Extracted data entries:
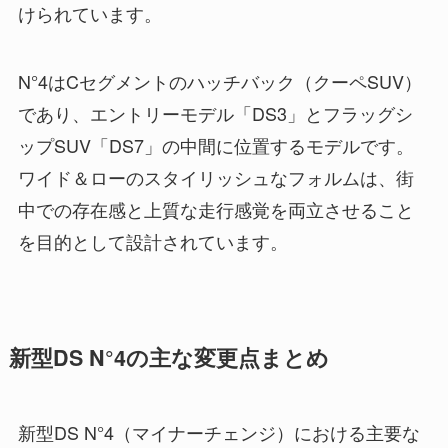
けられています。
N°4はCセグメントのハッチバック（クーペSUV）
であり、エントリーモデル「DS3」とフラッグシ
ップSUV「DS7」の中間に位置するモデルです。
ワイド＆ローのスタイリッシュなフォルムは、街
中での存在感と上質な走行感覚を両立させること
を目的として設計されています。
新型DS N°4の主な変更点まとめ
新型DS N°4（マイナーチェンジ）における主要な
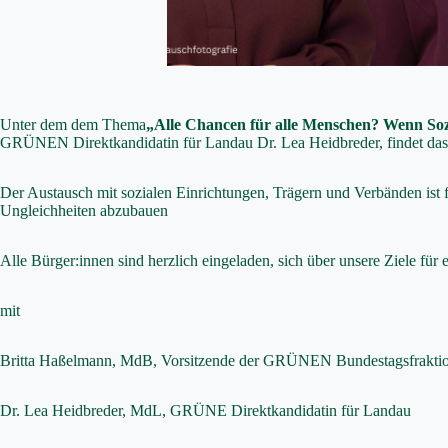
Unter dem dem Thema
„Alle Chancen für alle Menschen? Wenn Soz
GRÜNEN Direktkandidatin für Landau Dr. Lea Heidbreder, findet da
Der Austausch mit sozialen Einrichtungen, Trägern und Verbänden ist fü
Ungleichheiten abzubauen
Alle Bürger:innen sind herzlich eingeladen, sich über unsere Ziele für
mit
Britta Haßelmann, MdB, Vorsitzende der GRÜNEN Bundestagsfrakti
Dr. Lea Heidbreder, MdL, GRÜNE Direktkandidatin für Landau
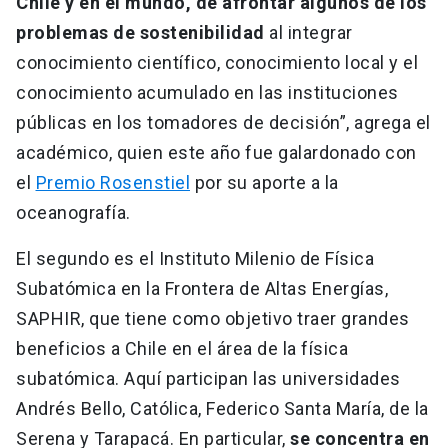
Chile y en el mundo, de afrontar algunos de los
problemas de sostenibilidad
al integrar
conocimiento científico, conocimiento local y el
conocimiento acumulado en las instituciones
públicas en los tomadores de decisión”, agrega el
académico, quien este año fue galardonado con
el
Premio Rosenstiel
por su aporte a la
oceanografía.
El segundo es el Instituto Milenio de Física
Subatómica en la Frontera de Altas Energías,
SAPHIR, que tiene como objetivo traer grandes
beneficios a Chile en el área de la física
subatómica. Aquí participan las universidades
Andrés Bello, Católica, Federico Santa María, de la
Serena y Tarapacá. En particular,
se concentra en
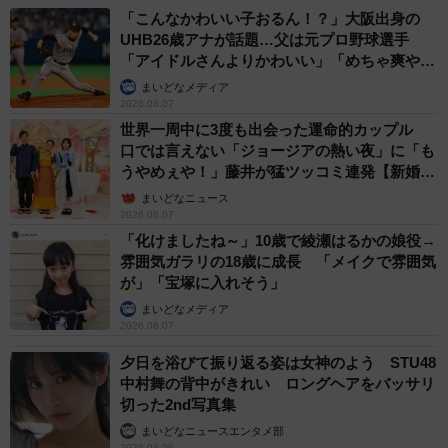
「こんなかわいい子おるん！？」大阪出身の
UHB26歳アナが話題…父は元プロ野球選手
「アイドルさんよりかわいい」「めちゃ爽や
か」
まいどなメディア
2026.08.07
世界一周中に3度も出会った運命的カップル
口では言えない「ジョージアの熱い夜」に「も
うやめぇや！」藤井が猛ツッコミ連発【新婚さ
ん】
まいどなニュース
2026.08.07
「化けましたね～」10歳で綾瀬はるかの娘役→
雰囲気ガラリの18歳に成長 「メイクで雰囲気
が」「宝塚に入れそう」
まいどなメディア
2026.08.07
夕日を浴びて振り返る姿は女神のよう STU48
中村舞の背中がきれい ロングヘアをバッサリ
切った2nd写真集
まいどなニュースエンタメ部
2026.08.06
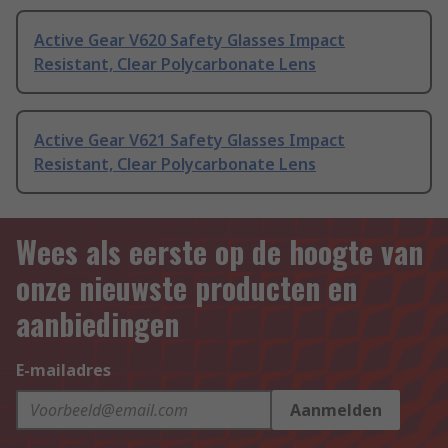
Active Gear V620 Safety Glasses Impact
Resistant, Clear Polycarbonate Lens
Active Gear V621 Safety Glasses Impact
Resistant, Clear Polycarbonate Lens
Wees als eerste op de hoogte van
onze nieuwste producten en
aanbiedingen
E-mailadres
Aanmelden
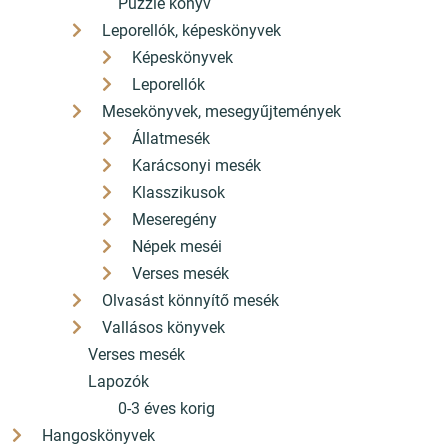
Puzzle könyv
Honlap: webtoday
Leporellók, képeskönyvek
Képeskönyvek
Leporellók
Mesekönyvek, mesegyűjtemények
Állatmesék
Karácsonyi mesék
Klasszikusok
Meseregény
Népek meséi
Verses mesék
Olvasást könnyítő mesék
Vallásos könyvek
Verses mesék
Lapozók
0-3 éves korig
Hangoskönyvek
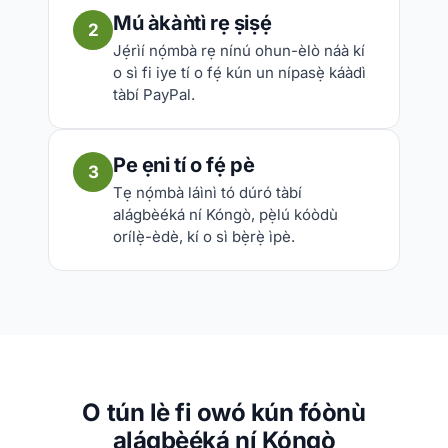
Mú àkàǹtì rẹ ṣiṣẹ́
2
Jẹ́rìí nọ́mbà rẹ nínú ohun-èlò náà kí
o sì fi iye tí o fẹ́ kún un nípasẹ̀ káàdì
tàbí PayPal.
Pe ẹni tí o fẹ́ pè
3
Tẹ nọ́mbà láìnì tó dúró tàbí
alágbèéká ní Kóngò, pẹ̀lú kóòdù
orílẹ̀-èdè, kí o sì bẹ̀rẹ̀ ìpè.
O tún lè fi owó kún fóònù
alágbèéká ní Kóngò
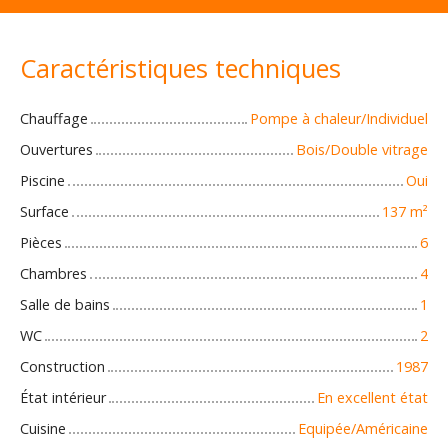
Caractéristiques techniques
Chauffage
Pompe à chaleur/Individuel
Ouvertures
Bois/Double vitrage
Piscine
Oui
Surface
137
m²
Pièces
6
Chambres
4
Salle de bains
1
WC
2
Construction
1987
État intérieur
En excellent état
Cuisine
Equipée/Américaine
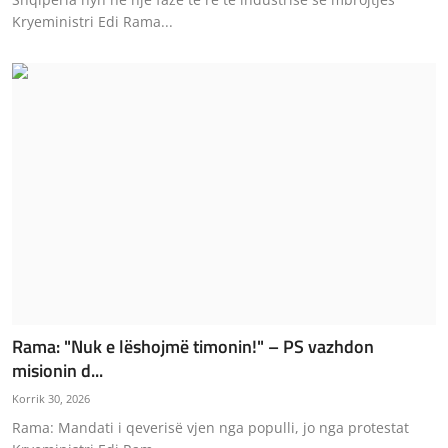
Kryeministri Edi Rama...
Rama: "Nuk e lëshojmë timonin!" – PS vazhdon
misionin d...
Korrik 30, 2026
Rama: Mandati i qeverisë vjen nga populli, jo nga protestat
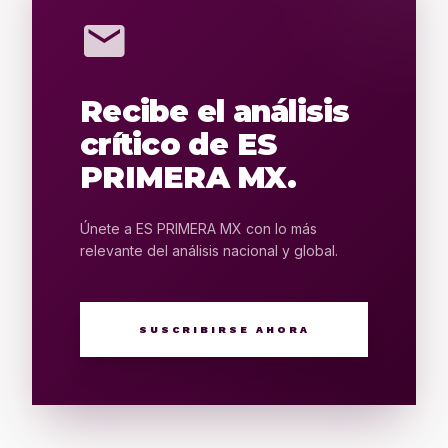
mail
Recibe el análisis
crítico de ES
PRIMERA MX.
Únete a ES PRIMERA MX con lo más
relevante del análisis nacional y global.
SUSCRIBIRSE AHORA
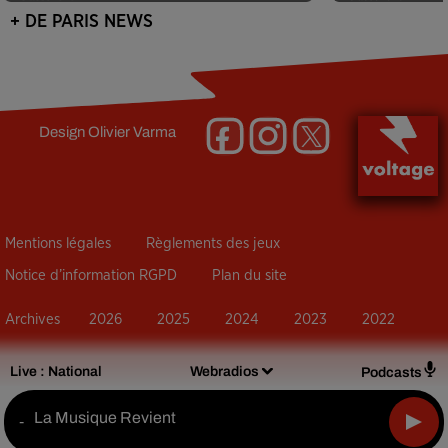
+ DE PARIS NEWS
Design
Olivier Varma
Mentions légales
Règlements des jeux
Notice d’information RGPD
Plan du site
Archives
2026
2025
2024
2023
2022
Live :
National
Webradios
Podcasts
La Musique Revient
-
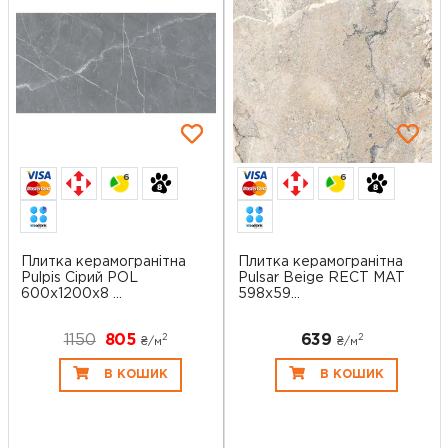
6
6
Плитка керамогранітна
Плитка керамогранітна
Pulpis Сірий POL
Pulsar Beige RECT MAT
600x1200x8 ...
598x59...
1150
805
639
2
2
₴/
м
₴/
м
В КОШИК
В КОШИК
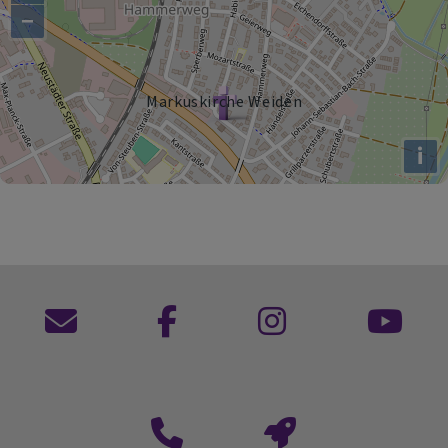
−
Markuskirche Weiden
i
Kontaktformular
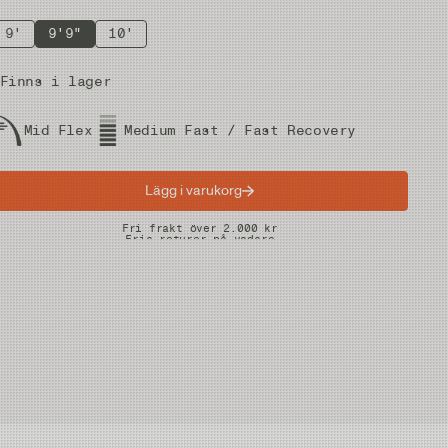
9'
9'9"
10'
Finns i lager
Mid Flex
Medium Fast / Fast Recovery
Lägg i varukorg
Snabba leveranser
Fri frakt över 2.000 kr
Fria returer på vadare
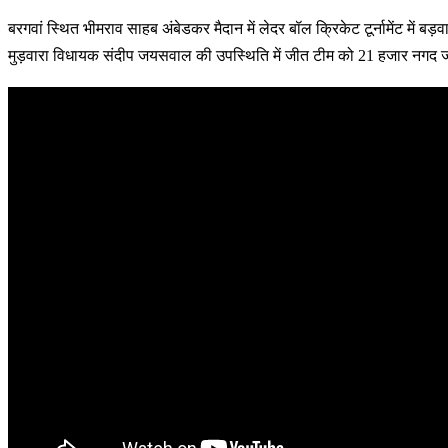
बरगवां स्थित भीमराव साहब अंबेडकर मैदान में लेदर बॉल क्रिकेट टूर्नामेंट में बड
मुड़वारा विधायक संदीप जयसवाल की उपस्थिति में जीत टीम को 21 हजार नगद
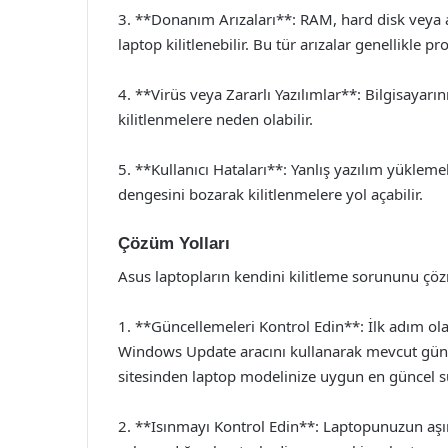
3. **Donanım Arızaları**: RAM, hard disk veya a
laptop kilitlenebilir. Bu tür arızalar genellikle 
4. **Virüs veya Zararlı Yazılımlar**: Bilgisayarı
kilitlenmelere neden olabilir.
5. **Kullanıcı Hataları**: Yanlış yazılım yükleme
dengesini bozarak kilitlenmelere yol açabilir.
Çözüm Yolları
Asus laptopların kendini kilitleme sorununu çözm
1. **Güncellemeleri Kontrol Edin**: İlk adım olar
Windows Update aracını kullanarak mevcut günce
sitesinden laptop modelinize uygun en güncel s
2. **Isınmayı Kontrol Edin**: Laptopunuzun aşı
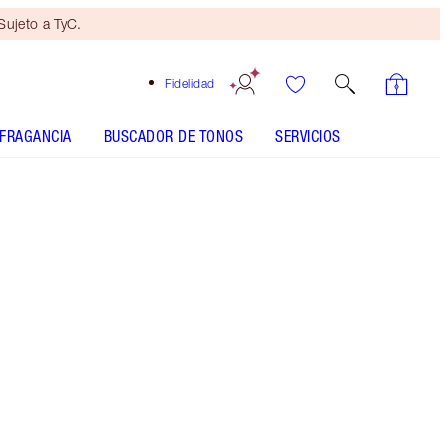
ujeto a TyC.
Fidelidad
FRAGANCIA
BUSCADOR DE TONOS
SERVICIOS
Mini dúo de belleza
de regalo
con compras de 100 € Sujeto
a TyC.
Ahorra un mágico 10 % en este dúo EXCLUSIVO
de máscara y barra de labios Pillow Talk.
Más información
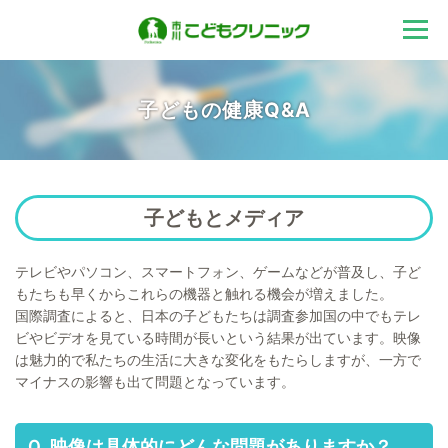
千葉県松戸市の小
児科 市川こどもク
子どもの健康Q&A
リニック
子どもとメディア
テレビやパソコン、スマートフォン、ゲームなどが普及し、子ど
もたちも早くからこれらの機器と触れる機会が増えました。
国際調査によると、日本の子どもたちは調査参加国の中でもテレ
ビやビデオを見ている時間が長いという結果が出ています。映像
は魅力的で私たちの生活に大きな変化をもたらしますが、一方で
マイナスの影響も出て問題となっています。
Ｑ. 映像は具体的にどんな問題がありますか？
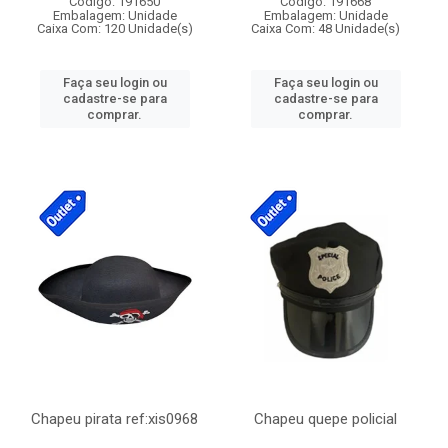
Código: 191650
Código: 191668
Embalagem: Unidade
Embalagem: Unidade
Caixa Com: 120 Unidade(s)
Caixa Com: 48 Unidade(s)
Faça seu login ou
Faça seu login ou
cadastre-se para
cadastre-se para
comprar.
comprar.
Chapeu pirata ref:xis0968
Chapeu quepe policial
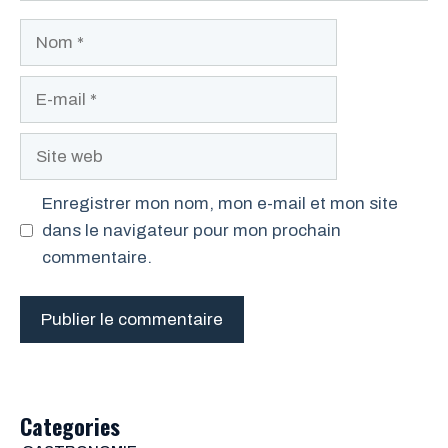
Nom
E-
mail
Site
web
Enregistrer mon nom, mon e-mail et mon site
dans le navigateur pour mon prochain
commentaire.
Categories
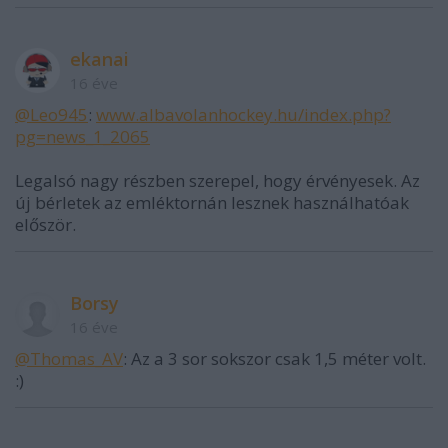
ekanai
16 éve
@Leo945
:
www.albavolanhockey.hu/index.php?
pg=news_1_2065
Legalsó nagy részben szerepel, hogy érvényesek. Az
új bérletek az emléktornán lesznek használhatóak
először.
Borsy
16 éve
@Thomas_AV
: Az a 3 sor sokszor csak 1,5 méter volt.
:)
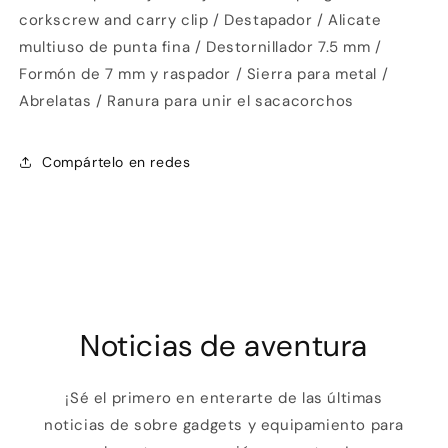
corkscrew and carry clip / Destapador / Alicate
multiuso de punta fina / Destornillador 7.5 mm /
Formón de 7 mm y raspador / Sierra para metal /
Abrelatas / Ranura para unir el sacacorchos
Compártelo en redes
Noticias de aventura
¡Sé el primero en enterarte de las últimas
noticias de sobre gadgets y equipamiento para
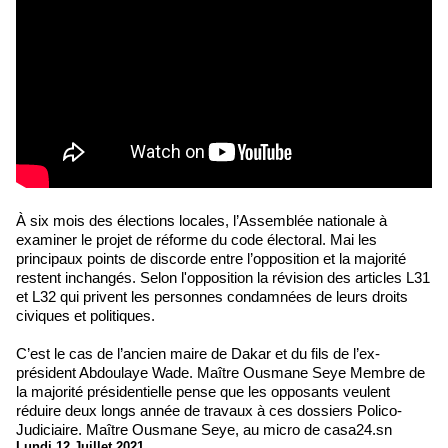
À six mois des élections locales, l’Assemblée nationale à
examiner le projet de réforme du code électoral. Mai les
principaux points de discorde entre l’opposition et la majorité
restent inchangés. Selon l'opposition la révision des articles L31
et L32 qui privent les personnes condamnées de leurs droits
civiques et politiques.
C’est le cas de l’ancien maire de Dakar et du fils de l’ex-
président Abdoulaye Wade. Maître Ousmane Seye Membre de
la majorité présidentielle pense que les opposants veulent
réduire deux longs année de travaux à ces dossiers Polico-
Judiciaire. Maître Ousmane Seye, au micro de casa24.sn
Lundi 12 Juillet 2021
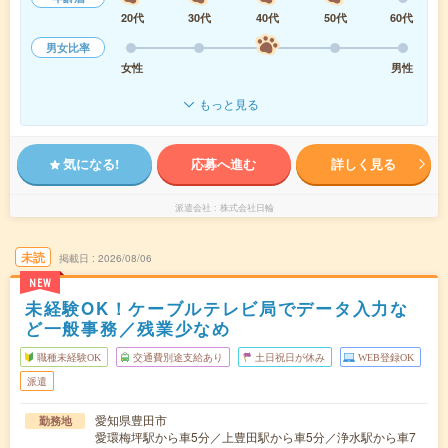
20代
30代
40代
50代
60代
男女比率
女性
男性
もっと見る
気になる!
応募へ進む
詳しく見る
派遣会社
株式会社日輪
未読
掲載日
2026/08/06
NEW
未経験OK！ケーブルテレビ局でデータ入力な
ど一般事務／残業少なめ
職種未経験OK
交通費別途支給あり
土日祝日が休み
WEB登録OK
派遣
愛知県豊田市
勤務地
愛環梅坪駅から車5分／上豊田駅から車5分／浄水駅から車7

What you need to do
Which lines in the records above contain the string "para"? Show each of those lines in full.

Written response
cadastre-se para
cadastre-se para
Formón de 7 mm y raspador / Sierra para metal /
Abrelatas / Ranura para unir el sacacorchos
noticias de sobre gadgets y equipamiento para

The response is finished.